**Task brief**
Can you write out the lines below again, changing every "Indicated" to "Shown" and leaving everything else as it is?

**Input data**
• • •
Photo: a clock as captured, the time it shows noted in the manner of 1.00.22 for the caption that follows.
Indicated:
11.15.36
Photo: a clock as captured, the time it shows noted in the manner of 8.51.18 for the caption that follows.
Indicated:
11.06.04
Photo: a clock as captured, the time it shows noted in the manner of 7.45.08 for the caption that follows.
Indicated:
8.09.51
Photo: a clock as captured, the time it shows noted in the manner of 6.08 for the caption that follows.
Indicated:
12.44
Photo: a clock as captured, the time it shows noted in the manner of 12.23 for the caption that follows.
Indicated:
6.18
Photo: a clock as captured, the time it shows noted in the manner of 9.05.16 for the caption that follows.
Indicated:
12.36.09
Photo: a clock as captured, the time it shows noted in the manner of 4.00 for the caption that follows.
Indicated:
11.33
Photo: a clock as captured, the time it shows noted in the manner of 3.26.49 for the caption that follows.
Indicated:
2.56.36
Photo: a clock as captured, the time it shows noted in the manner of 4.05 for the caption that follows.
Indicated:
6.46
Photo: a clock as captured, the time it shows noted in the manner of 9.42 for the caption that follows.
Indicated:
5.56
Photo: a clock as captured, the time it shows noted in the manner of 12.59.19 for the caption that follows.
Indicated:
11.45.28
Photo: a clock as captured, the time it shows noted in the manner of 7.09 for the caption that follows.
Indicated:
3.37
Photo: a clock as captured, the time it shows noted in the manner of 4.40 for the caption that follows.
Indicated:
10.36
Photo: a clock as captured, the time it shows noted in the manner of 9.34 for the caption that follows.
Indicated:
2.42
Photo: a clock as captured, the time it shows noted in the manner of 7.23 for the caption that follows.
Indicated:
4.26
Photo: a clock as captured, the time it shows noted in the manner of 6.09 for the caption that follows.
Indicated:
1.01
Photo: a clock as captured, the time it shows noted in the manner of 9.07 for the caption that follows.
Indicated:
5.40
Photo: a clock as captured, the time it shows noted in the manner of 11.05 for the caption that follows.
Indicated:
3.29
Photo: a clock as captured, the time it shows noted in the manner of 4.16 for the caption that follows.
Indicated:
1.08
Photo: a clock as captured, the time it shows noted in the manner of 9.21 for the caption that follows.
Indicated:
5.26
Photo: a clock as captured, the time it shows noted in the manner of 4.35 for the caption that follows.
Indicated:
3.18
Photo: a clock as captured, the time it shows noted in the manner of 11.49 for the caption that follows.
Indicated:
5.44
• • •
**Result of the task**
Photo: a clock as captured, the time it shows noted in the manner of 1.00.22 for the caption that follows.
Shown:
11.15.36
Photo: a clock as captured, the time it shows noted in the manner of 8.51.18 for the caption that follows.
Shown:
11.06.04
Photo: a clock as captured, the time it shows noted in the manner of 7.45.08 for the caption that follows.
Shown:
8.09.51
Photo: a clock as captured, the time it shows noted in the manner of 6.08 for the caption that follows.
Shown:
12.44
Photo: a clock as captured, the time it shows noted in the manner of 12.23 for the caption that follows.
Shown:
6.18
Photo: a clock as captured, the time it shows noted in the manner of 9.05.16 for the caption that follows.
Shown:
12.36.09
Photo: a clock as captured, the time it shows noted in the manner of 4.00 for the caption that follows.
Shown:
11.33
Photo: a clock as captured, the time it shows noted in the manner of 3.26.49 for the caption that follows.
Shown:
2.56.36
Photo: a clock as captured, the time it shows noted in the manner of 4.05 for the caption that follows.
Shown:
6.46
Photo: a clock as captured, the time it shows noted in the manner of 9.42 for the caption that follows.
Shown:
5.56
Photo: a clock as captured, the time it shows noted in the manner of 12.59.19 for the caption that follows.
Shown:
11.45.28
Photo: a clock as captured, the time it shows noted in the manner of 7.09 for the caption that follows.
Shown:
3.37
Photo: a clock as captured, the time it shows noted in the manner of 4.40 for the caption that follows.
Shown:
10.36
Photo: a clock as captured, the time it shows noted in the manner of 9.34 for the caption that follows.
Shown:
2.42
Photo: a clock as captured, the time it shows noted in the manner of 7.23 for the caption that follows.
Shown:
4.26
Photo: a clock as captured, the time it shows noted in the manner of 6.09 for the caption that follows.
Shown:
1.01
Photo: a clock as captured, the time it shows noted in the manner of 9.07 for the caption that follows.
Shown:
5.40
Photo: a clock as captured, the time it shows noted in the manner of 11.05 for the caption that follows.
Shown:
3.29
Photo: a clock as captured, the time it shows noted in the manner of 4.16 for the caption that follows.
Shown:
1.08
Photo: a clock as captured, the time it shows noted in the manner of 9.21 for the caption that follows.
Shown:
5.26
Photo: a clock as captured, the time it shows noted in the manner of 4.35 for the caption that follows.
Shown:
3.18
Photo: a clock as captured, the time it shows noted in the manner of 11.49 for the caption that follows.
Shown:
5.44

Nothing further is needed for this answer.